From the entrance of a hidden cave behind Elias, a figure emerged. She was lean and fierce, her dark hair tied back in a severe braid, her eyes burning with a fire that had not been extinguished by Mnemosyne's signal. She held a jury-rigged pulse rifle in her hands, its barrel aimed squarely at Vance's head.

Lila.

She was alive. She was real.

And she was leading a resistance.

"Drop your weapons!" Lila yelled, her voice strong, clear, and utterly human. "Or the next shot won't be a warning!"

Vance's eye flickered, the emerald light dimming for a fraction of a second in surprise. "The daughter," she murmured. "A Rememberer."

Elias's heart swelled with a pride so fierce it hurt. His daughter had not just survived. She had fought back.

The marines hesitated, their programming warring with their orders.

In that split second of chaos, Lila moved. She fired a shot not at Vance, but at the geothermal vent at Elias's back.

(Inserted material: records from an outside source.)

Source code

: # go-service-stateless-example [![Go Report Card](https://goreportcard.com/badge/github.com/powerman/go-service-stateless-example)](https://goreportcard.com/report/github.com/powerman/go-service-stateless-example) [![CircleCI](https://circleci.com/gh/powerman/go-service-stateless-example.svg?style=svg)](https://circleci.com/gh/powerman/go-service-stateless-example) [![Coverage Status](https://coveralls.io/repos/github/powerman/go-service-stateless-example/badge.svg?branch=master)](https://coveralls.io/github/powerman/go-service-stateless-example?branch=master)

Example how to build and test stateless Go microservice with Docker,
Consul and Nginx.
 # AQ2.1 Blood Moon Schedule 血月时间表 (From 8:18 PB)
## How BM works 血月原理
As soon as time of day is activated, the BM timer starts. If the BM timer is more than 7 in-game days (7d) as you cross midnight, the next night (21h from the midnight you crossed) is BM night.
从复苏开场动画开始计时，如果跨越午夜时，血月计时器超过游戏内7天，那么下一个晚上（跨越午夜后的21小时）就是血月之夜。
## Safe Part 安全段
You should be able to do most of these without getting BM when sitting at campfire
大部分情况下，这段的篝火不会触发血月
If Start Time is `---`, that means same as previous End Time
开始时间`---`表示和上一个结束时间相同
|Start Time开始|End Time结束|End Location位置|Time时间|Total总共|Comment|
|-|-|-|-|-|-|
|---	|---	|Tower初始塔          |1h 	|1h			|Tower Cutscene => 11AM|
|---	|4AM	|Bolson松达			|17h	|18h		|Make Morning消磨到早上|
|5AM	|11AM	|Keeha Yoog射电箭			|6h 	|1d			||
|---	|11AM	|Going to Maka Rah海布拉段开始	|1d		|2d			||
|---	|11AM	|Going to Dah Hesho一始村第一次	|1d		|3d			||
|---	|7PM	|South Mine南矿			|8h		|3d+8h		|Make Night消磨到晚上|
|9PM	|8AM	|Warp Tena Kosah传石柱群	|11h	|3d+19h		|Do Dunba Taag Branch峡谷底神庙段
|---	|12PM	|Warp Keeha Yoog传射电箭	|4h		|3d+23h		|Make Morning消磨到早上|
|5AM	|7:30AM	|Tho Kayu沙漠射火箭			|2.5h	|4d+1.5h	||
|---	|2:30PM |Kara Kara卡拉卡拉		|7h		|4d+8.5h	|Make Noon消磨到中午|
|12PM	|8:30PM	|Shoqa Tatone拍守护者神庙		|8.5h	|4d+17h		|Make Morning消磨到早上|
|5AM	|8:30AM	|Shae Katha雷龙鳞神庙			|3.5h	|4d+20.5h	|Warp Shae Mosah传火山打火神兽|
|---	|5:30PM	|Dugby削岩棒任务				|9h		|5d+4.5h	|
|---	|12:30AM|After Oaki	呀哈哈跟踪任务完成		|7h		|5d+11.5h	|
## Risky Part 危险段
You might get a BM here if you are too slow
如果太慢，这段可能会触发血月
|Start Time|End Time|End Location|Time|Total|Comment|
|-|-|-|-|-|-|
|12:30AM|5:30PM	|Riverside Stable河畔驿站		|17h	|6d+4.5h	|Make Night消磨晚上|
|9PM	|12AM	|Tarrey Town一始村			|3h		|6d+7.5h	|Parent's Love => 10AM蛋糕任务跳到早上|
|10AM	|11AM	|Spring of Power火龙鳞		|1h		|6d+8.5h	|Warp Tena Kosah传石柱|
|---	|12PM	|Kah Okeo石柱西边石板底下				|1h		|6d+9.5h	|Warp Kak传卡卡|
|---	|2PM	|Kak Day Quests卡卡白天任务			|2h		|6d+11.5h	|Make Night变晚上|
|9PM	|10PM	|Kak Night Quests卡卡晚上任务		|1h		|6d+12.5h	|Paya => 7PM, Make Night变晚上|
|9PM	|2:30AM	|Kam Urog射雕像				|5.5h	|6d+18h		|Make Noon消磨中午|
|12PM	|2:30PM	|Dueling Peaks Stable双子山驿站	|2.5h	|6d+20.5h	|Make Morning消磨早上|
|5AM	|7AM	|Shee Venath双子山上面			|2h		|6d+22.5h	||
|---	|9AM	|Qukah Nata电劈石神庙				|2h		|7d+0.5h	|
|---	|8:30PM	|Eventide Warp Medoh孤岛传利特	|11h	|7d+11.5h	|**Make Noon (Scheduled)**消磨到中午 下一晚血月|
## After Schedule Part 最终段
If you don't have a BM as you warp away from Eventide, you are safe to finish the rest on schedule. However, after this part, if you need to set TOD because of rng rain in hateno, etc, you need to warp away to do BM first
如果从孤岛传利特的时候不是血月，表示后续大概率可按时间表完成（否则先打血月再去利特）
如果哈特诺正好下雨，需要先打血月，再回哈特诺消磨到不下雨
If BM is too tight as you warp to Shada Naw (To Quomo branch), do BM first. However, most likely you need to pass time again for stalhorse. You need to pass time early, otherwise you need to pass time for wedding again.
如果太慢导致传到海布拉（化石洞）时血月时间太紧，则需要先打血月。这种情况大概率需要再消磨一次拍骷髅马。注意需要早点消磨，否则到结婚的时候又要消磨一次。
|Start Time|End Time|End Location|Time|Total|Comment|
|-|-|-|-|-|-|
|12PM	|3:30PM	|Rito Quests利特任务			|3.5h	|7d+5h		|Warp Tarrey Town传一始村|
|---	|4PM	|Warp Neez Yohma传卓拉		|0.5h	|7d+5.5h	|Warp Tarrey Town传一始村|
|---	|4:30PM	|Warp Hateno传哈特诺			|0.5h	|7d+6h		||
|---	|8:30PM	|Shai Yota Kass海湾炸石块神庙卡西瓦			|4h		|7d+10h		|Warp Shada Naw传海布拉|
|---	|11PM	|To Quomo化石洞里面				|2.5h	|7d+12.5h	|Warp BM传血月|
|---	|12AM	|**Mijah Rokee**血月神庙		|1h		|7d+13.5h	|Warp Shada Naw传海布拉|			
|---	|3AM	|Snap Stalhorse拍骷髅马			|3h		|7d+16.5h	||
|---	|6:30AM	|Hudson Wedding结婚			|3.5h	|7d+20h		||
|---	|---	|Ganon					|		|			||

Superheated steam erupted in a blinding cloud, filling the valley with a scalding fog.

"Dad, this way!" Lila yelled, vanishing back into the cave.

Elias didn't hesitate. He turned and ran, the heat and steam searing his lungs, the sound of Vance's furious orders lost in the roar of the geyser.

He plunged into the darkness of the cave, Lila's hand finding his in the gloom.

"Welcome home, Dad," she said, her voice thick with an emotion he hadn't heard in years: hope.

He squeezed her hand, the Titanis Key a hard weight against his chest, the beacon in his arm still pulsing its emerald warning.

He was home.

And the real fight was just beginning.